Но положение становилось все опаснее с каждой уходящей неделей. Пала Никозия на Кипре, та же участь ожидала столицу Фамагусту; Крит, Корфу и Рагуза были под непосредственной турецкой угрозой.
Было, наконец, решено, что дальше медлить нельзя; папа взял на себя шестую часть военных расходов, Венеция — две шестых, Испания — половину.
Когда, сообщив об этом, каноник обрушился на скряг и промедлителей, выздоравливающий Мигель почти не слушал его. Для него не существовало этой печальной и смешной действительности. Он отворачивался от нее сокровеннейшей глубиной своего естества. Его действительностью были вера и геройство в их нерушимом сиянии. И воинственный крестьянин в церковной мантии был не таким человеком, чтобы это в нем порицать.
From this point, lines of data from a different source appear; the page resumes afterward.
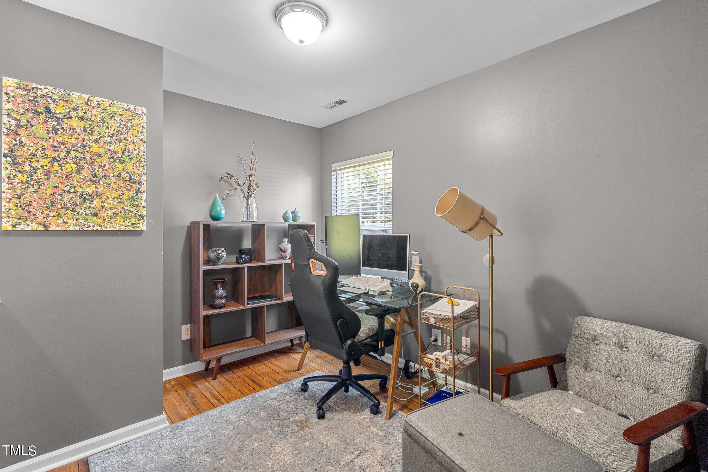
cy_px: 236
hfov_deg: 96.7
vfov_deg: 73.7
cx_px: 354
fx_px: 315
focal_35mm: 16
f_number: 8
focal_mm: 16
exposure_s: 2
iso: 400
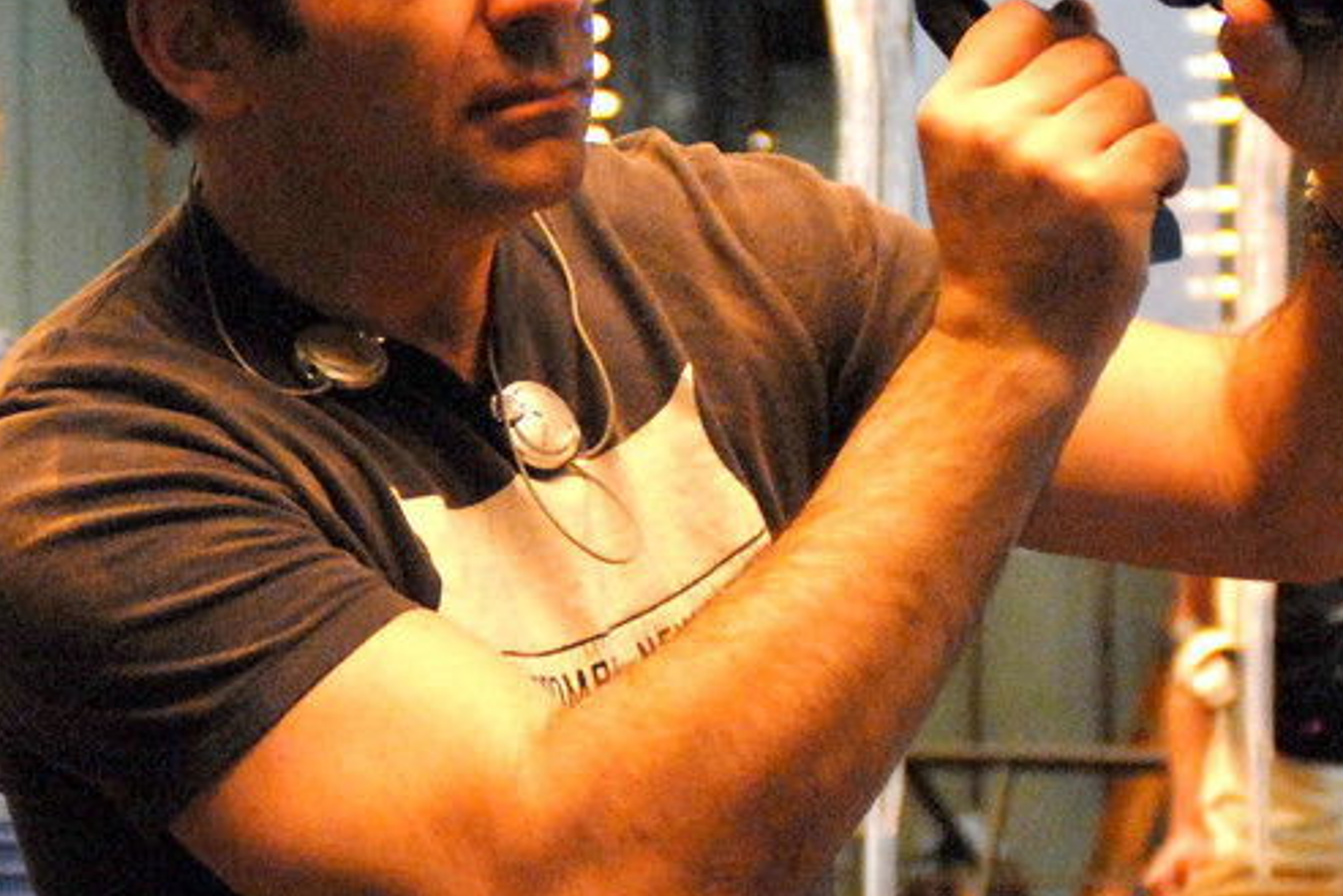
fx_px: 2976
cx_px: 676
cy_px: 355
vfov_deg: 17.1
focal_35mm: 80
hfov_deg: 25.4
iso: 800
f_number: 2.8
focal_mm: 35
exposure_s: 1/50
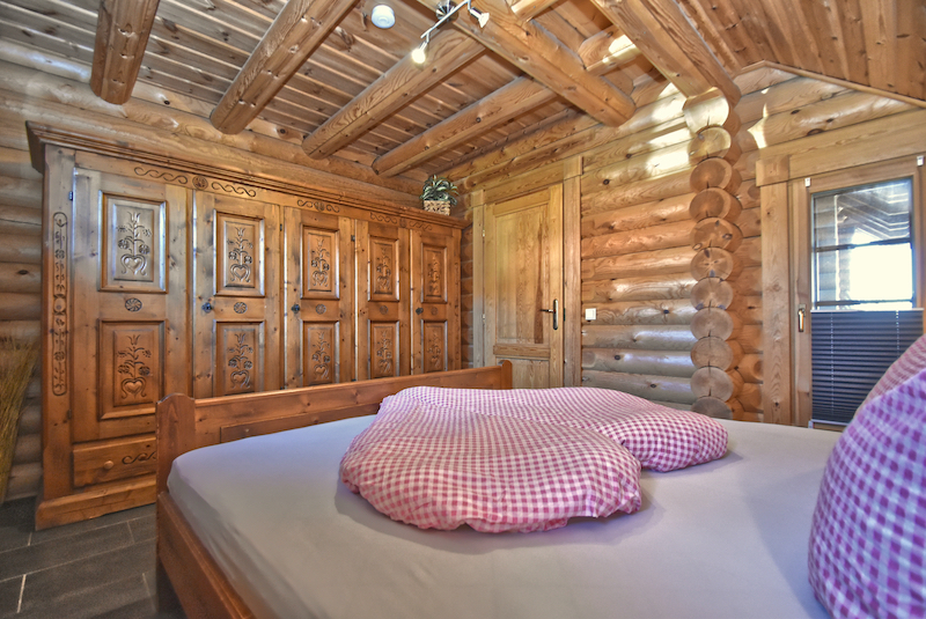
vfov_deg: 77.4
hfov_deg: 100.3
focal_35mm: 15
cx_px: 463
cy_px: 310
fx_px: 386
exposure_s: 1/60
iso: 2800
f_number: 3.5
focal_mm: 10
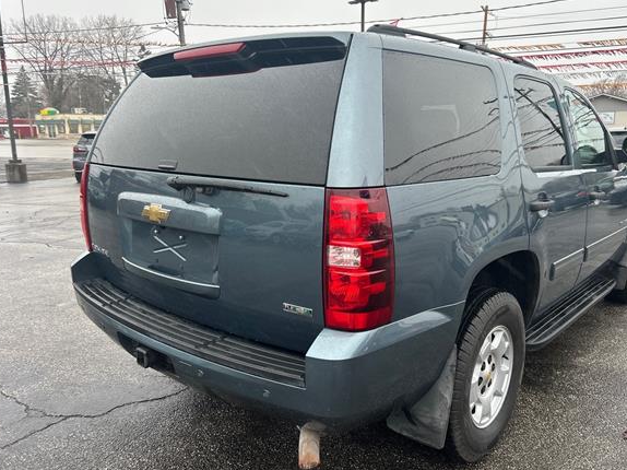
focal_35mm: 29
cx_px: 333
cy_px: 227
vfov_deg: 48.2
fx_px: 525
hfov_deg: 61.6
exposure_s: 1/121
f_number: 1.5
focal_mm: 5.7
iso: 50
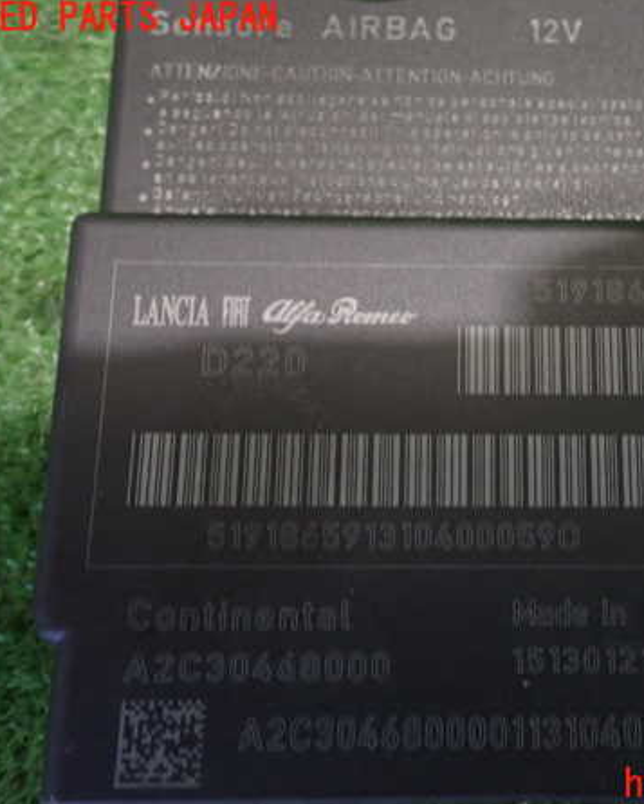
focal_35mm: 42
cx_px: 491
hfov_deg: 34.8
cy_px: 402
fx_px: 1000
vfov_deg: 43.8
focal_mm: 5.79
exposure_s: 1/15
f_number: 2.4
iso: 800
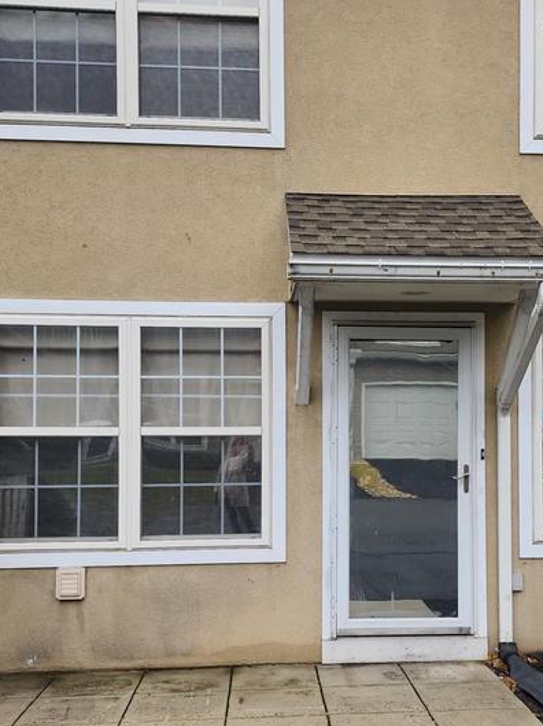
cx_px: 333
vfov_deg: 40.4
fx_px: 984
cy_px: 399
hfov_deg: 30.7
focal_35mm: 47
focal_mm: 6.4
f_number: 1.8
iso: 64
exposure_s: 1/180
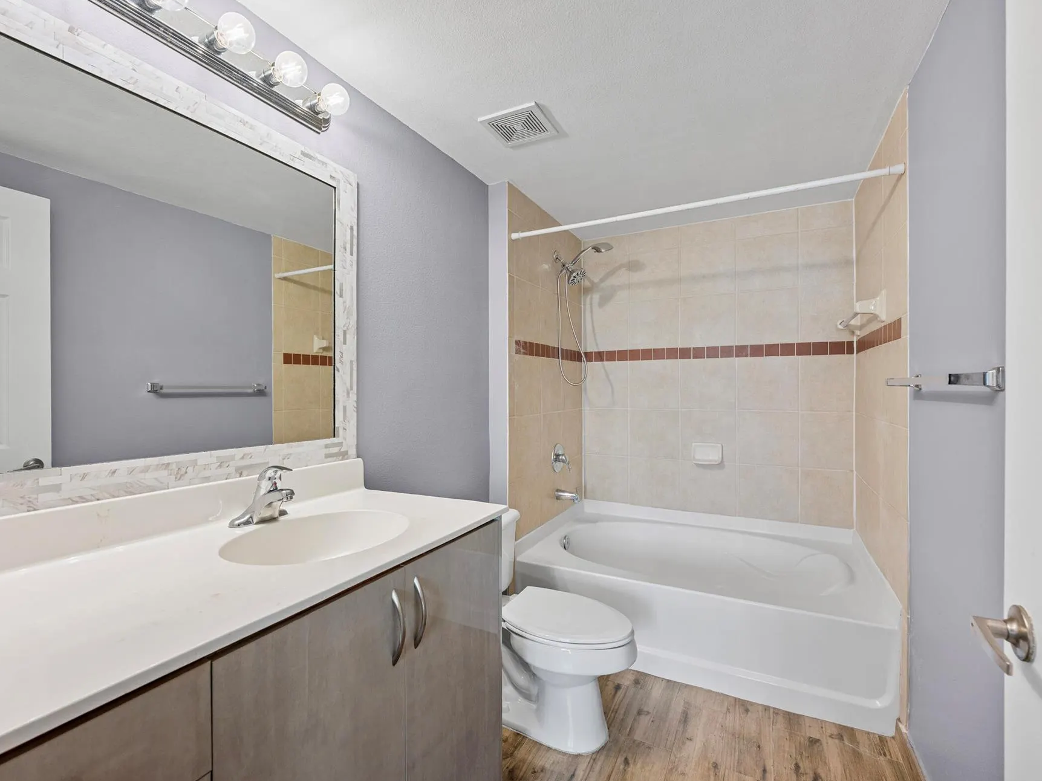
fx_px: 482
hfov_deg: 94.4
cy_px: 380
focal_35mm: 16
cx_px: 493
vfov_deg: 78.1
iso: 400
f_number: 8
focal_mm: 14
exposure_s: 1/5
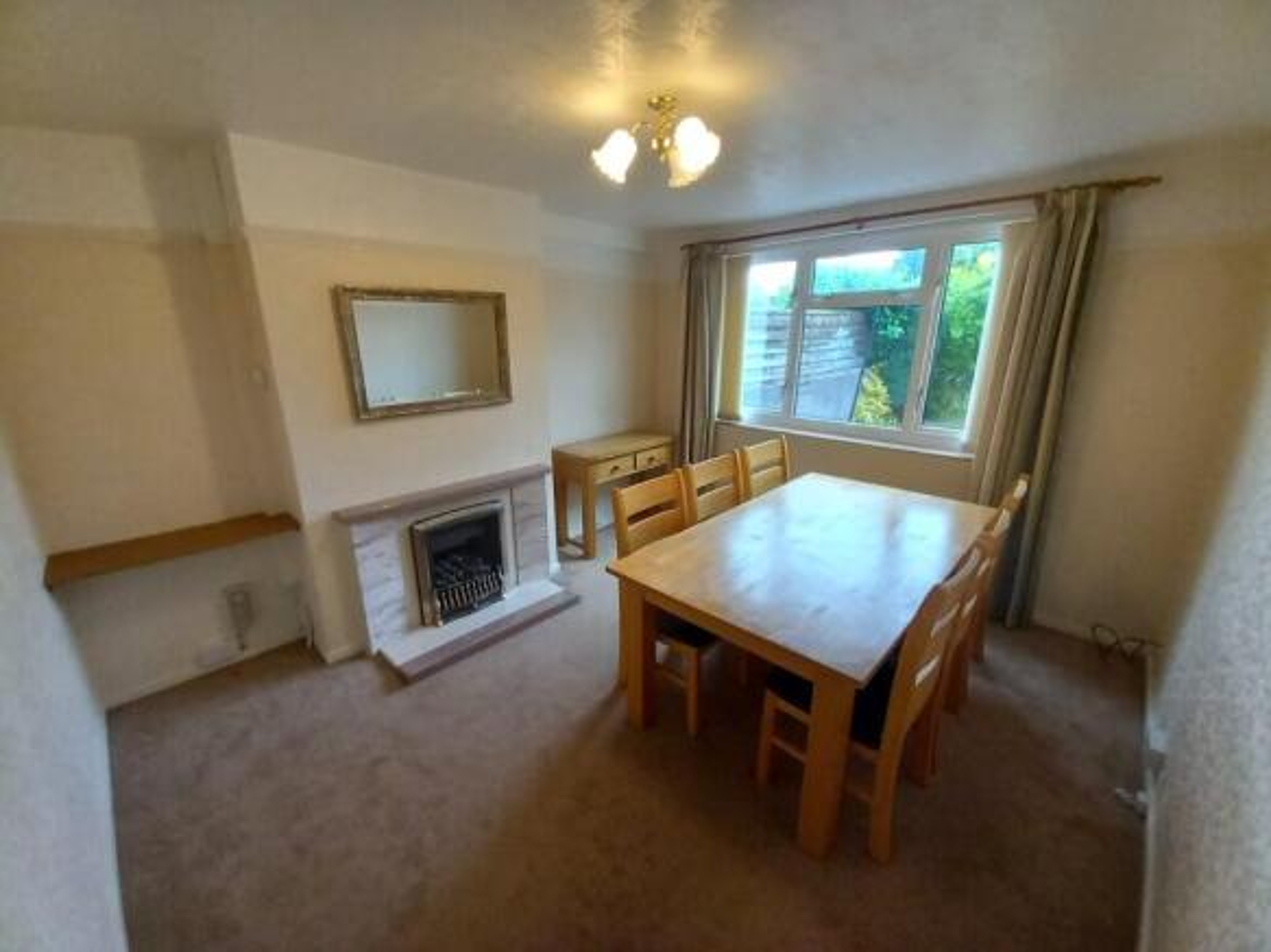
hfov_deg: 106.2
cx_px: 636
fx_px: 477
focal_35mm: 13
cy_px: 476
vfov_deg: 89.9
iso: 160
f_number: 2.2
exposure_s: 1/50
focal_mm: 1.13
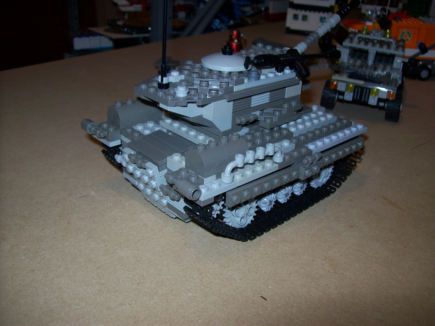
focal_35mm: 36
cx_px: 218
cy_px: 163
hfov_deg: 51.4
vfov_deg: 39.6
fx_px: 452
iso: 80
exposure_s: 1/64
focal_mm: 6
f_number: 2.7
В эти дни пришло долгожданное письмо из родительского дома в Алькала. Кроме обстоятельных советов и благословений, в нем были также вести о брате Родриго. Родриго действительно стал солдатом. Он доблестно сражался с последними испанскими маврами в диких горах к югу от Гранады и собирался перейти во флот, чтобы последовать за своим полководцем и принять участие в решительном бою с султаном. Кто был этот полководец? Дон Хуан Австрийский. Блестящее имя! Для Мигеля — пустой звук. Он спросил священника. Тот охотно ответил. Удивительно было, что он это знал, — знать было опасно.